NO!!  That's not how the show is?  I've never seen it, just heard good stuff about it, darn  I loved seeing Maggie roll off that couch


----------



## Sunny (Feb 2, 2015)

The show is marvelous, but it's true that the video was just a spoof of it. It's more of a high class soap opera, along the lines of Upstairs, Downstairs. It's very addictive once you get caught up in it.

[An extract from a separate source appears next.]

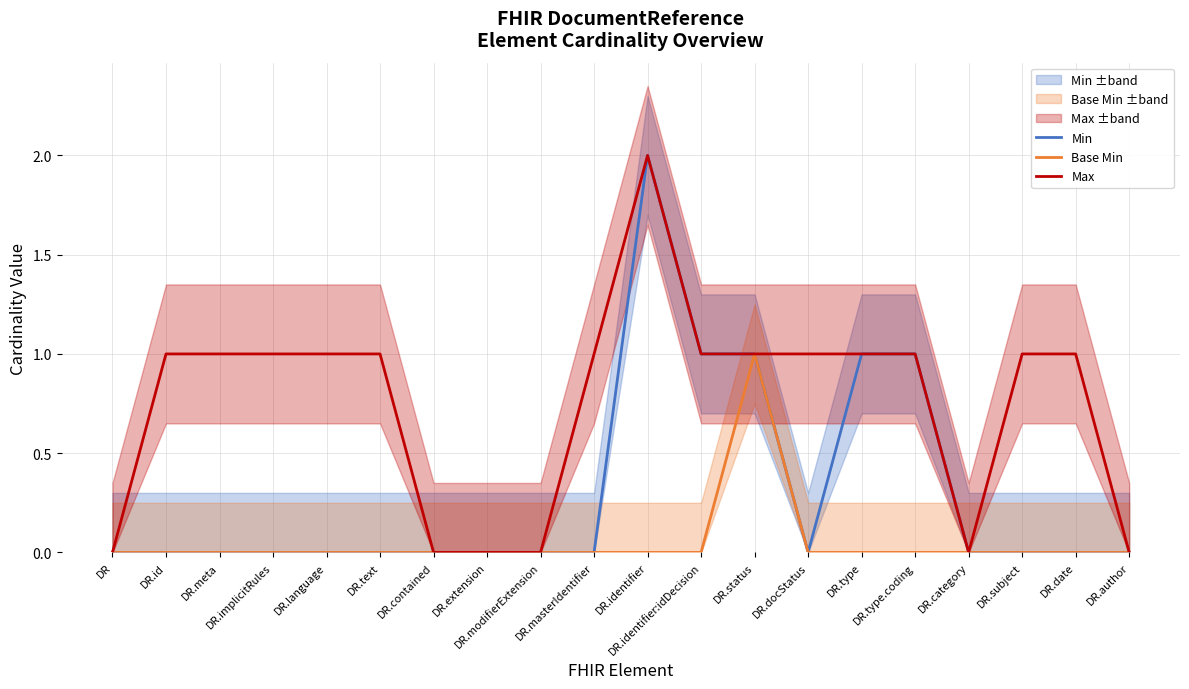

Is this an area chart (filled region under the line)?

No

I must admit that when I watched last night's episode, I found it hard to stop giggling, thinking about that spoof. It was right on the mark!


----------



## oakapple (Feb 3, 2015)

I loved it! Thanks Josiah for finding it.
Denise, hilarious as this spoof is, I'm sure you will enjoy the 'real' Downton Abbey when you get to see it.
I loved the footman stealing all the spoons.


----------



## oakapple (Feb 3, 2015)

It was all done for charity, so a good cause AND a giggle!


----------



## Shirley (Feb 3, 2015)

It is amusing. If you are a Downton Abbey fan, you will be able to appreciate the humor more.


----------



## RadishRose (Feb 3, 2015)

I loved when lady Mary talked about all the money they'd save if they learned to dress themselves.


----------



## Denise1952 (Feb 3, 2015)

I do get it on PBS so I will be checking out  Thanks so much, Denise


----------